An additional feature that we may wish to consider (and which was
implemented within MPICH-1) is a circular buffer of log events that is
only output on failure (either an `MPID_Abort` or a signal such as `SIGINT`
or `SIGSEGV`). This could be selected with the name "lastonly" as in

```
mpiexec -n 4 a.out -mpich-dbg-lastonly=500
```

(Only output the last 500 lines for each thread). Interpreting the Logs
The script, dbgextract, in `src/util/dbg` is intended for use with
`-mpich-dbg-class=routine`. It reads a log file and outputs a simplified
version that indents the routine states according to their nesting level
as executed, making it easier to see the trace of execution in MPICH.

### Rationale for Design Choices

  - Why not use varadic macros (macros that allow a variable number of
    arguments)?

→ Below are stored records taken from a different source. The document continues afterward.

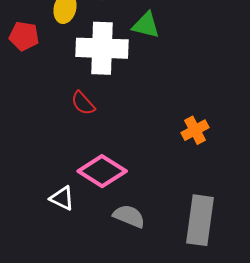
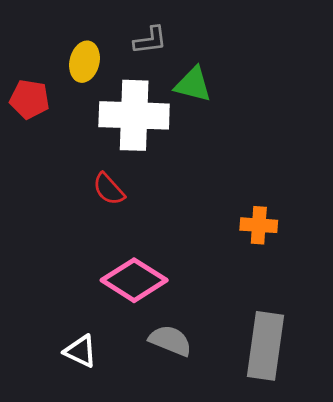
orange cross: (195, 130) -> (259, 225), turned 32
white triangle: (62, 198) -> (80, 351), moved

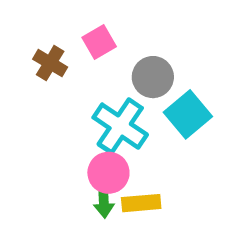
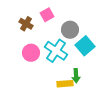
pink circle: (108, 173) -> (31, 53), moved
green arrow: (104, 201) -> (76, 76), moved

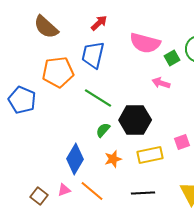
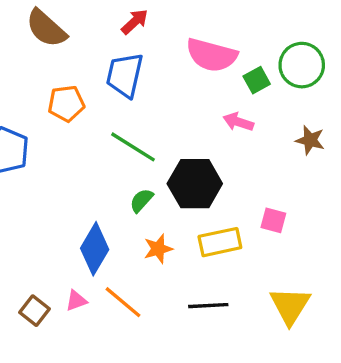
orange pentagon: (58, 72) -> (66, 103), size x0.7
pink square: (182, 142) -> (273, 220), turned 35

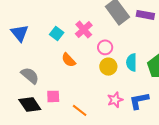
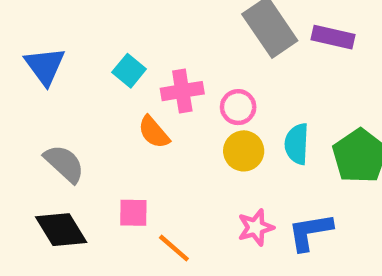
pink cross: (84, 30) -> (182, 91), moved, turned 30
pink square: (53, 96) -> (133, 213), moved

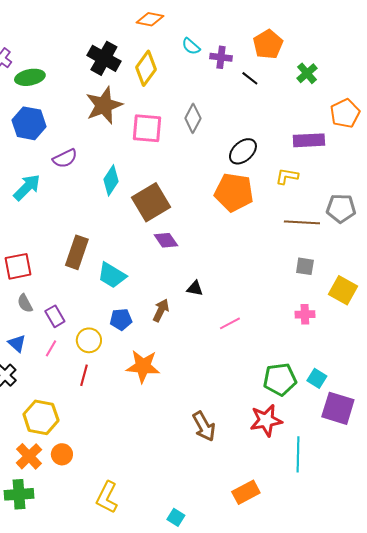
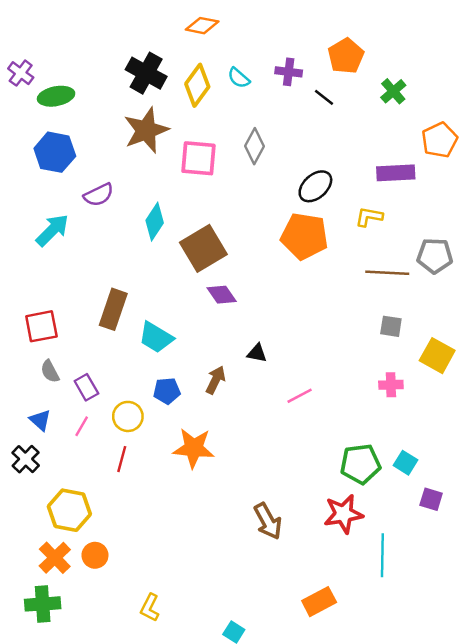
cyan semicircle: (191, 46) -> (239, 78), moved
purple square: (338, 408) -> (431, 499), size x0.6
yellow L-shape: (107, 497) -> (150, 608), size x0.7

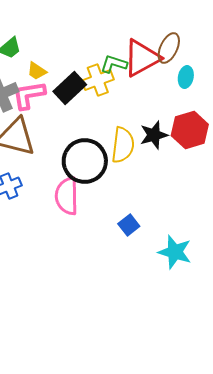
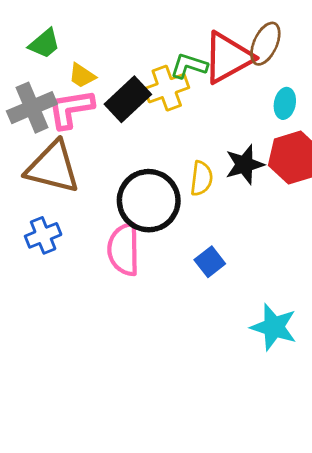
cyan ellipse: (186, 77) -> (285, 103), moved
yellow semicircle: (123, 145) -> (201, 178), size x0.7
blue square: (129, 225) -> (210, 262), moved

They are part of the C99 standard.
    Some important compilers, including the Portland Group compilers, do
    not support this feature yet (there are many compilers that do not
    support all of C99 yet).

## Using the Older Debugging Code

To turn on the `MPIDI_DBG_PRINTF` debugging macro, you need to compile
with the flag `MPICH_DBG_OUTPUT` (do `setenv CFLAGS -DMPICH_DBG_OUTPUT`
before running configure) and at runtime you need
to set the environment variable `MPICH_DBG_OUTPUT` to either `stdout`,
`file`, or `memlog`.

Note that this interface will be removed in a subsequent release of
MPICH in favor of the MPIU_DBG_MSG interface described above.